Hybrid and flexible working doesn’t just make employees happier and more productive, though. It also has a big impact on DEI. By offering flexibility to employees, you’re actively demonstrating an understanding that not everybody works the same and that everyone’s needs for work-life balance are different.
To support the needs of a broad range of employees who all have their own unique needs, challenges, and commitments, consider offering a variety of hybrid and flexible working options to employees so that you can be inclusive of everyone’s unique needs.

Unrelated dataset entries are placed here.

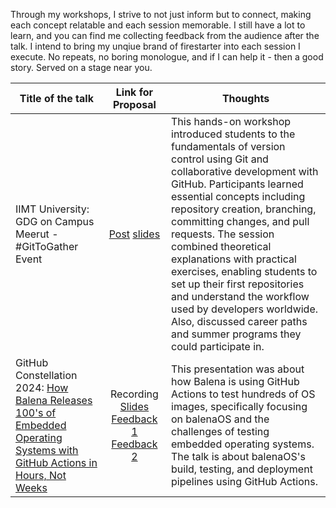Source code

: 
Through my workshops, I strive to not just inform but to connect, making each concept relatable and each session memorable. I still have a lot to learn, and you can find me collecting feedback from the audience after the talk. I intend to bring my unqiue brand of firestarter into each session I execute. No repeats, no boring monologue, and if I can help it - then a good story. Served on a stage near you. 


| Title of the talk       | Link for Proposal  | Thoughts |
| --- |:---:|---|
| IIMT University: GDG on Campus Meerut - #GitToGather Event | [Post](https://www.linkedin.com/feed/update/urn:li:activity:7333078054379945984/) [slides](https://github.com/vipulgupta2048/git-intro)| This hands-on workshop introduced students to the fundamentals of version control using Git and collaborative development with GitHub. Participants learned essential concepts including repository creation, branching, committing changes, and pull requests. The session combined theoretical explanations with practical exercises, enabling students to set up their first repositories and understand the workflow used by developers worldwide. Also, discussed career paths and summer programs they could participate in. |
| GitHub Constellation 2024: [How Balena Releases 100's of Embedded Operating Systems with GitHub Actions in Hours, Not Weeks](https://githubconstellation.com/schedule/how-balena-releases-100s-of-embedded-operating-systems-with-github-actions-in-hours-not-weeks) | Recording [Slides](https://slides.com/vipulgupta2048/constellation-2024/fullscreen) [Feedback 1](./img/github/feedback.png) [Feedback 2](./img/github/1.png) | This presentation was about how Balena is using GitHub Actions to test hundreds of OS images, specifically focusing on balenaOS and the challenges of testing embedded operating systems. The talk is about balenaOS's build, testing, and deployment pipelines using GitHub Actions. |

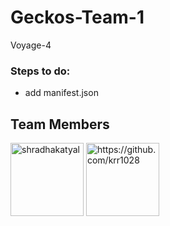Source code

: # Geckos-Team-1
Voyage-4

### Steps to do:
* add manifest.json

## Team Members


[<img alt="shradhakatyal" src="https://avatars2.githubusercontent.com/u/30667031?s=400&v=4" width="117">](https://github.com/shradhakatyal)
[<img alt="https://github.com/krr1028" src="https://avatars2.githubusercontent.com/u/33223605?s=400&v=4" width="117">](https://github.com/https://github.com/krr1028)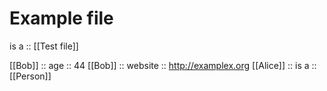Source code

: # Example file

is a :: [[Test file]]

[[Bob]] :: age :: 44
[[Bob]] :: website :: http://examplex.org
[[Alice]] :: is a      :: [[Person]]
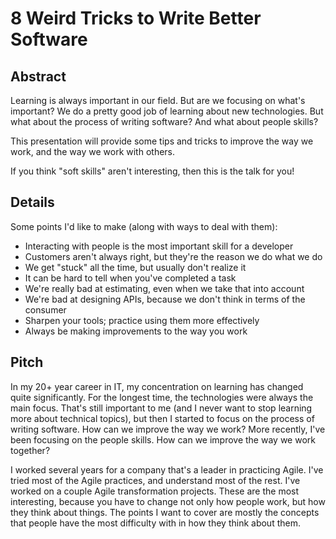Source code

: 8 Weird Tricks to Write Better Software
=======================================

Abstract
--------

Learning is always important in our field.
But are we focusing on what's important?
We do a pretty good job of learning about new technologies.
But what about the process of writing software?
And what about people skills?

This presentation will provide some tips and tricks to improve the way
we work, and the way we work with others.

If you think "soft skills" aren't interesting, then this is the talk for you!


Details
-------

Some points I'd like to make (along with ways to deal with them):

* Interacting with people is the most important skill for a developer
* Customers aren't always right, but they're the reason we do what we do
* We get "stuck" all the time, but usually don't realize it
* It can be hard to tell when you've completed a task
* We're really bad at estimating, even when we take that into account
* We're bad at designing APIs, because we don't think in terms of the consumer
* Sharpen your tools; practice using them more effectively
* Always be making improvements to the way you work


Pitch
-----

In my 20+ year career in IT, my concentration on learning has changed
quite significantly. For the longest time, the technologies were always
the main focus. That's still important to me (and I never want to stop
learning more about technical topics), but then I started to focus on the
process of writing software. How can we improve the way we work? More
recently, I've been focusing on the people skills. How can we improve
the way we work together?

I worked several years for a company that's a leader in practicing Agile.
I've tried most of the Agile practices, and understand most of the rest.
I've worked on a couple Agile transformation projects. These are the 
most interesting, because you have to change not only how people work,
but how they think about things. The points I want to cover are mostly
the concepts that people have the most difficulty with in how they
think about them.
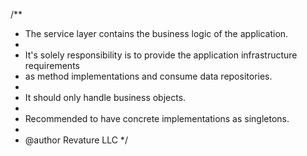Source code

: /**
 * The service layer contains the business logic of the application.
 *
 * It's solely responsibility is to provide the application infrastructure requirements
 * as method implementations and consume data repositories.
 *
 * It should only handle business objects.
 * 
 * Recommended to have concrete implementations as singletons.
 *
 * @author Revature LLC
 */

A four-year study conducted by Google found that the biggest factor that affects team performance is psychological (or psychosocial) safety. The idea behind psychological safety is that every employee should feel safe to voice their ideas, express themselves, ask questions, offer criticism, and make mistakes without fear of reprisal from managers or colleagues.
By encouraging a culture of psychological safety, you actively encourage employees to bring their full, true selves to their job roles and still feel included and accepted in the workplace. In an organization with a strong psychological culture, nobody is afraid to express who they are or how they feel.
Although your organizational chart might not seem like an obvious tool for furthering DEI efforts, it’s actually a lot more powerful than you may think. An organizational chart framework that’s up-to-date with employee information such as gender identity enables human resources teams to monitor DEI by serving as a credible data point.
What’s more, an organizational chart that’s kept updated in real-time provides HR teams with complete visibility over your changing workforce and the ability to look at the whole organization in real-time in a way that’s not possible when using legacy technologies, trawling through your HR data, or using spreadsheets.
With the right organizational chart tool like Organimi and features like ‘Community Build’, which allows employees to fill out and add their own role cards to a chart, it’s possible to collect a wide range of DEI metrics by giving employees the option to provide critical information like their gender identity and sexual orientation. Data can then be accessed on-demand by HR leaders and used to measure DEI program performance, plan DEI initiatives, keep stakeholders informed of DEI progress, and more.